** Start of GIVEN PASSAGE **

“The Emperor Napoleon seemed confident of victory when he breakfasted with his senior generals at Le Caillou farmhouse on the Charleroi – Brussels road at eight o’clock on the morning of Sunday, 18th June 1815. He had feared that the Anglo-Allied army under the Duke of Wellington might have withdrawn from its defensive positions on the ridge of Mont St Jean during the night, but dawn had revealed it still in place. The meal was served on silver plate bearing the Imperial arms, and once it was cleared away maps of the area were spread across the table and the council of war began.

** End of GIVEN PASSAGE **

_STATED PROBLEM A:_
Show every line of the rows that contains the string "isStart", treating uppercase and lowercase as different.
The text and the rows that come next have no connection to each other.

** Start of TASK INPUTS **

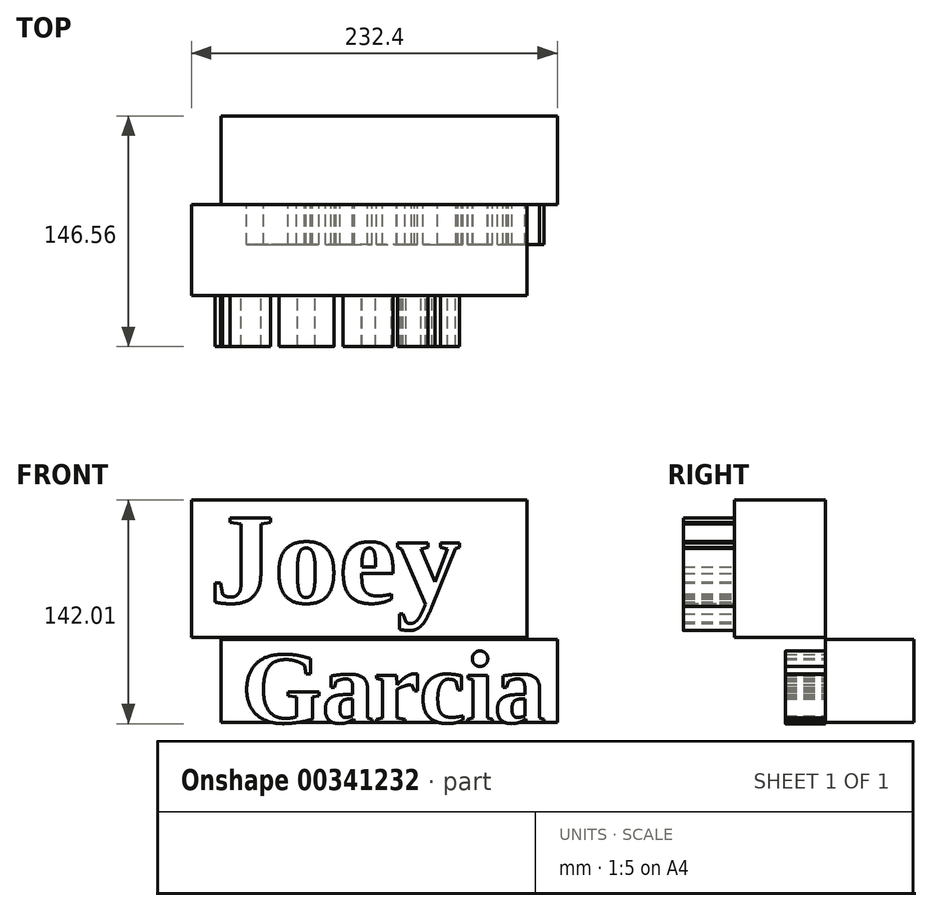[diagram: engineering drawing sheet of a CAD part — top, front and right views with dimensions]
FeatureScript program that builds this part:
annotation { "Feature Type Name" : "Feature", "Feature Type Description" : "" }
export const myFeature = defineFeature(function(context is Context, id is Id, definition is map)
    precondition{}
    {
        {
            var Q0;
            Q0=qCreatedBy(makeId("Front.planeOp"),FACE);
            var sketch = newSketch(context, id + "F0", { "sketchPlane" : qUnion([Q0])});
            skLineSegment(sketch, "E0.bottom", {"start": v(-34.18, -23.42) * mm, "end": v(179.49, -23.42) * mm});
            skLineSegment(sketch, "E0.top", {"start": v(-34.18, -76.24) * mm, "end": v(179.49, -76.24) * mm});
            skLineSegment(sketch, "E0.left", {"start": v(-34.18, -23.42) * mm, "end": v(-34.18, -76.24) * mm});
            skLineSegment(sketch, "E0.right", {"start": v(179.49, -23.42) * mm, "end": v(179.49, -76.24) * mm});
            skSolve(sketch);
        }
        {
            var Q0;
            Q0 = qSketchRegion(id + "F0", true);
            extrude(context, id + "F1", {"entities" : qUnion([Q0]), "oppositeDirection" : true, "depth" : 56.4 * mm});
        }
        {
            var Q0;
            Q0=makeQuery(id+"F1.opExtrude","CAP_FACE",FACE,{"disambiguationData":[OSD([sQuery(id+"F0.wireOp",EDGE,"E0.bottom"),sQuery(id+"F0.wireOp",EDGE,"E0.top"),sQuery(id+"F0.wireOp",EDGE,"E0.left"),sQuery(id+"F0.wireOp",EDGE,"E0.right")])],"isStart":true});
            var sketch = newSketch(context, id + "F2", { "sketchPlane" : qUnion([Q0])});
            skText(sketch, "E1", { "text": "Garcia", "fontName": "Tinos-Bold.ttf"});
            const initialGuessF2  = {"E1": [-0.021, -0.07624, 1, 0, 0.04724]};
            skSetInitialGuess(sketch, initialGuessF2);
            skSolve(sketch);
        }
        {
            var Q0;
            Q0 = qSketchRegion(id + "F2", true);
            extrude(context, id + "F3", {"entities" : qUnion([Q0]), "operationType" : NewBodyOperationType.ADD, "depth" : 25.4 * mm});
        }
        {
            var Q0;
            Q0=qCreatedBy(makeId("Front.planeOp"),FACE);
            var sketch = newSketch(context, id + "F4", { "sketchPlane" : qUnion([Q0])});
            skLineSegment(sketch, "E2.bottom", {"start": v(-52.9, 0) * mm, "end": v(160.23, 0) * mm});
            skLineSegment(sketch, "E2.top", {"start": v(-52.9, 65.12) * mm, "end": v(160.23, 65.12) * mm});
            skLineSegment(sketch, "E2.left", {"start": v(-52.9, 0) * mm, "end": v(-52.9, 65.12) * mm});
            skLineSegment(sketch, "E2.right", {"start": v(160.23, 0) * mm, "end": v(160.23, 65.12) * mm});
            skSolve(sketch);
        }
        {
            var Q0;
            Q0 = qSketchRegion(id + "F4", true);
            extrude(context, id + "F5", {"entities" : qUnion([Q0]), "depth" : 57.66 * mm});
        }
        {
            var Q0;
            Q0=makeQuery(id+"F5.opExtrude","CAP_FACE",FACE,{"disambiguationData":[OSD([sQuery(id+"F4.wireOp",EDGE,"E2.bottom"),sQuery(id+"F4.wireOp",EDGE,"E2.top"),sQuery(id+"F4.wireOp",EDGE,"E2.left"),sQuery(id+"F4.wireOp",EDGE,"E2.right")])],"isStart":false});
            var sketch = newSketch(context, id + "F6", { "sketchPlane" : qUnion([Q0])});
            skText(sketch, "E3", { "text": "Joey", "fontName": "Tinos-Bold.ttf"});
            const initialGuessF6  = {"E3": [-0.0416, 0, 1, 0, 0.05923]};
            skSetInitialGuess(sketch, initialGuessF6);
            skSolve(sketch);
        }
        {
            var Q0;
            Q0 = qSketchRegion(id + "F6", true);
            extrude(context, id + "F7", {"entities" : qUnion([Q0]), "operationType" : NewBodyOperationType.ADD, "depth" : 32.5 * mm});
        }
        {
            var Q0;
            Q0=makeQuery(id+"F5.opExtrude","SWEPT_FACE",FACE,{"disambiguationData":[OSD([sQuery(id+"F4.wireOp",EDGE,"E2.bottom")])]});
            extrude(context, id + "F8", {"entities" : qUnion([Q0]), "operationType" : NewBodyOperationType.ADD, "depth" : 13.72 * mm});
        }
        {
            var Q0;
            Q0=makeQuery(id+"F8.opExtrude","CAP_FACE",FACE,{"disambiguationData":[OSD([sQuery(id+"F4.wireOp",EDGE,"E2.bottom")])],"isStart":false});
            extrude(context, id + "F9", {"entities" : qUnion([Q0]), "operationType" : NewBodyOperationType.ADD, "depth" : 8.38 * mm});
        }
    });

** End of TASK INPUTS **
** Start of TASK INPUTS **

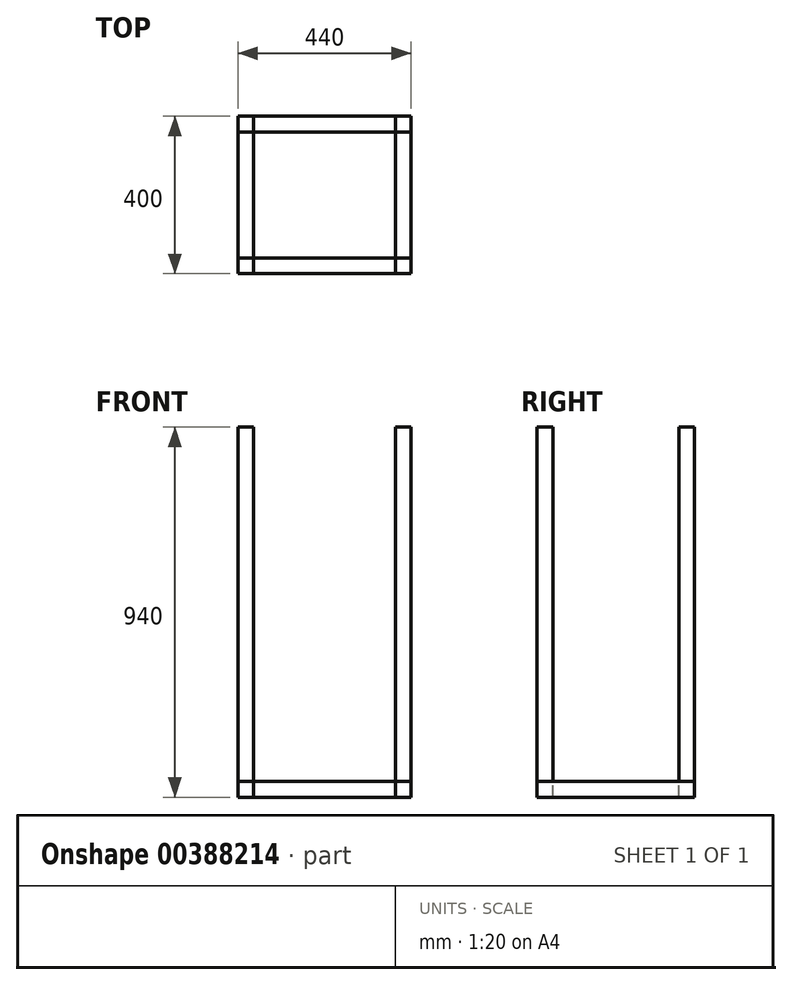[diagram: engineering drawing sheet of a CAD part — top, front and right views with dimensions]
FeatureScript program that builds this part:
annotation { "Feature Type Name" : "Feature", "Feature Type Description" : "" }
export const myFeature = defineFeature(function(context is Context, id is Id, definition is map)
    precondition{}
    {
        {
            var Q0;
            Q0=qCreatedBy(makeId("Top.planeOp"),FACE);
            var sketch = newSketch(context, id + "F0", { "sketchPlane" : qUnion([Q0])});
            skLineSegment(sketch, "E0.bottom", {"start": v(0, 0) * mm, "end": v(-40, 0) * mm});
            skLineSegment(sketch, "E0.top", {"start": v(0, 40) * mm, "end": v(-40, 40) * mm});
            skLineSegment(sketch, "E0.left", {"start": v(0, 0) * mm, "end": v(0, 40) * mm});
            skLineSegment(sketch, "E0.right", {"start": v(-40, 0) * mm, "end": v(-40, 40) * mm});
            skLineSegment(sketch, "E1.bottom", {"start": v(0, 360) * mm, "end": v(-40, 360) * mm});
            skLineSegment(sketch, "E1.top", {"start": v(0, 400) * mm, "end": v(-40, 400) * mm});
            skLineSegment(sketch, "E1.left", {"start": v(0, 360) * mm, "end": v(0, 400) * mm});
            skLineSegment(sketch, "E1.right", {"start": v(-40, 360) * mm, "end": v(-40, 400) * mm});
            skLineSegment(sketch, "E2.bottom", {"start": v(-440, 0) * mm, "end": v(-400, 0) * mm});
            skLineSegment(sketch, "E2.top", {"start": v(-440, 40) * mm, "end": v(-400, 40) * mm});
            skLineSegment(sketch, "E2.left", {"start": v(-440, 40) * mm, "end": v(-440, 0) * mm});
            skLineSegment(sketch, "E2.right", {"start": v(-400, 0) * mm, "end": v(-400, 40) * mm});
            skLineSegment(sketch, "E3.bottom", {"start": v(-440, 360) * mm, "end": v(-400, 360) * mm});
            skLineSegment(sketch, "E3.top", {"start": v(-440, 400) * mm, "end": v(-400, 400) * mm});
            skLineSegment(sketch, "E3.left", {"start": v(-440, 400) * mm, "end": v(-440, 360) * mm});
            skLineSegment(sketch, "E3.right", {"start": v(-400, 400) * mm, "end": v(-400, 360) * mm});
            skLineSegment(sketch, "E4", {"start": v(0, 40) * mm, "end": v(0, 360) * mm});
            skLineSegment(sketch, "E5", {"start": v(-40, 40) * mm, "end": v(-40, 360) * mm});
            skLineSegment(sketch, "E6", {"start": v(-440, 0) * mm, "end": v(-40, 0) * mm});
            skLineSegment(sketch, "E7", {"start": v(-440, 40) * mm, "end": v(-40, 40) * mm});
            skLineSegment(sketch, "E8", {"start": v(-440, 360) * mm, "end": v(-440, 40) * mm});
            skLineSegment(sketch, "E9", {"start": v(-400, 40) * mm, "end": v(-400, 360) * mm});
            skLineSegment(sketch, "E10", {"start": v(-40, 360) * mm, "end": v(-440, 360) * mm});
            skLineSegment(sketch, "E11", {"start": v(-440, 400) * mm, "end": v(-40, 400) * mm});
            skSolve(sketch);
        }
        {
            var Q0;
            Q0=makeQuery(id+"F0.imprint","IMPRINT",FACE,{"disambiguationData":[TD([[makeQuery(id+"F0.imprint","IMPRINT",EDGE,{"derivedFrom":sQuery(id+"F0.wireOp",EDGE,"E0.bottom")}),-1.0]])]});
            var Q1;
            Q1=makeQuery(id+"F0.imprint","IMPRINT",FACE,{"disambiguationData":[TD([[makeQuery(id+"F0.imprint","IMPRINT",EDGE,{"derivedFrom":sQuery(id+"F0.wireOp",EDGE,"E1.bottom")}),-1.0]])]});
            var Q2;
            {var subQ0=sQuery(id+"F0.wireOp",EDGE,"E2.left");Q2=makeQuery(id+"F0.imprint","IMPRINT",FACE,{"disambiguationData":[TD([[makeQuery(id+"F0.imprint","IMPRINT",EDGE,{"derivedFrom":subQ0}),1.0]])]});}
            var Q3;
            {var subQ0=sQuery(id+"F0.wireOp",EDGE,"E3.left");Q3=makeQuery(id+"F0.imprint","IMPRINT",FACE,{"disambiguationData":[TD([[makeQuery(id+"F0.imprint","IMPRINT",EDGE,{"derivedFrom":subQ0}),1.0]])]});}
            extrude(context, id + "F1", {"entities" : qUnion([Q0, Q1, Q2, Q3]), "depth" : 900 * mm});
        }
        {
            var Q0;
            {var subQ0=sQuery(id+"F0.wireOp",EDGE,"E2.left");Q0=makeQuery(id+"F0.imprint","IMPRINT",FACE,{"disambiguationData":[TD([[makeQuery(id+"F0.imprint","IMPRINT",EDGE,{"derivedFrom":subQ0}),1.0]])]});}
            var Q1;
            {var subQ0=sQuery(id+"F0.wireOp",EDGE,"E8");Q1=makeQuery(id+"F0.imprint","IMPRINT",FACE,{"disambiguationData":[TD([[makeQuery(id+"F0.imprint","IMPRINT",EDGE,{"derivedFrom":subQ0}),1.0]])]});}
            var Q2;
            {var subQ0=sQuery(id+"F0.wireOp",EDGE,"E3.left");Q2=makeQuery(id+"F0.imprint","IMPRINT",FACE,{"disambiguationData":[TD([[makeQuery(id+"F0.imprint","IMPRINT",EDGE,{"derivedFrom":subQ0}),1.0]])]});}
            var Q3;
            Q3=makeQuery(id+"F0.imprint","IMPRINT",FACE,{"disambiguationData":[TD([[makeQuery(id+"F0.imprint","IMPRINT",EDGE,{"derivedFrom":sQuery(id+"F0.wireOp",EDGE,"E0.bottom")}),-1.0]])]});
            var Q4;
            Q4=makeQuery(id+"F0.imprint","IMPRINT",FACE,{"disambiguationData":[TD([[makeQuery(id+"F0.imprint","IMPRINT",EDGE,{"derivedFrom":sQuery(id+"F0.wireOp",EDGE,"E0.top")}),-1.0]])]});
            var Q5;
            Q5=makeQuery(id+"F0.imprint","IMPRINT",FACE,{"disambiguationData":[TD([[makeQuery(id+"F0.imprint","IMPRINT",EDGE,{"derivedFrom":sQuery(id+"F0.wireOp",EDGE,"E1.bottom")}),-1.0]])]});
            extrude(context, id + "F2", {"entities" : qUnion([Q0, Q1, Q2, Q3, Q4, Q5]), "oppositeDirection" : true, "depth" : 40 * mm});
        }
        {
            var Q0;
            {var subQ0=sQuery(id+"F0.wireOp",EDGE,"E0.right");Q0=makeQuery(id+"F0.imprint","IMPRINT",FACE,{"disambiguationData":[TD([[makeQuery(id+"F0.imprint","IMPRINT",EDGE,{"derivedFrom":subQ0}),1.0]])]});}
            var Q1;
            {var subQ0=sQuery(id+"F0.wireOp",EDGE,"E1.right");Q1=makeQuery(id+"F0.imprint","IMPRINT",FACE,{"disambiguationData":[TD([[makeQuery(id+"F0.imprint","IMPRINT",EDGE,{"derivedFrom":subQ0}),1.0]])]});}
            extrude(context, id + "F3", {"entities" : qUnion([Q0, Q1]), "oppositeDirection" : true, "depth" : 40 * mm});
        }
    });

** End of TASK INPUTS **

_STATED PROBLEM B:_
Decide whether each statement agrees with the passage on Napoleon's breakfast before the battle. Answer yes or no and quote the deciding words. (i) Napoleon breakfasted with his senior generals at eight o'clock in the morning. (ii) Wellington's army had withdrawn from the ridge of Mont St Jean during the night. (iii) The meal was served on silver plate bearing the Imperial arms.

_FINAL RESULT A:_
            Q0=makeQuery(id+"F1.opExtrude","CAP_FACE",FACE,{"disambiguationData":[OSD([sQuery(id+"F0.wireOp",EDGE,"E0.bottom"),sQuery(id+"F0.wireOp",EDGE,"E0.top"),sQuery(id+"F0.wireOp",EDGE,"E0.left"),sQuery(id+"F0.wireOp",EDGE,"E0.right")])],"isStart":true});
            Q0=makeQuery(id+"F5.opExtrude","CAP_FACE",FACE,{"disambiguationData":[OSD([sQuery(id+"F4.wireOp",EDGE,"E2.bottom"),sQuery(id+"F4.wireOp",EDGE,"E2.top"),sQuery(id+"F4.wireOp",EDGE,"E2.left"),sQuery(id+"F4.wireOp",EDGE,"E2.right")])],"isStart":false});
            Q0=makeQuery(id+"F8.opExtrude","CAP_FACE",FACE,{"disambiguationData":[OSD([sQuery(id+"F4.wireOp",EDGE,"E2.bottom")])],"isStart":false});

_FINAL RESULT B:_
(i) Yes: "when he breakfasted with his senior generals at Le Caillou farmhouse on the Charleroi – Brussels road at eight o’clock on the morning of Sunday, 18th June 1815"
(ii) No: "dawn had revealed it still in place"
(iii) Yes: "The meal was served on silver plate bearing the Imperial arms"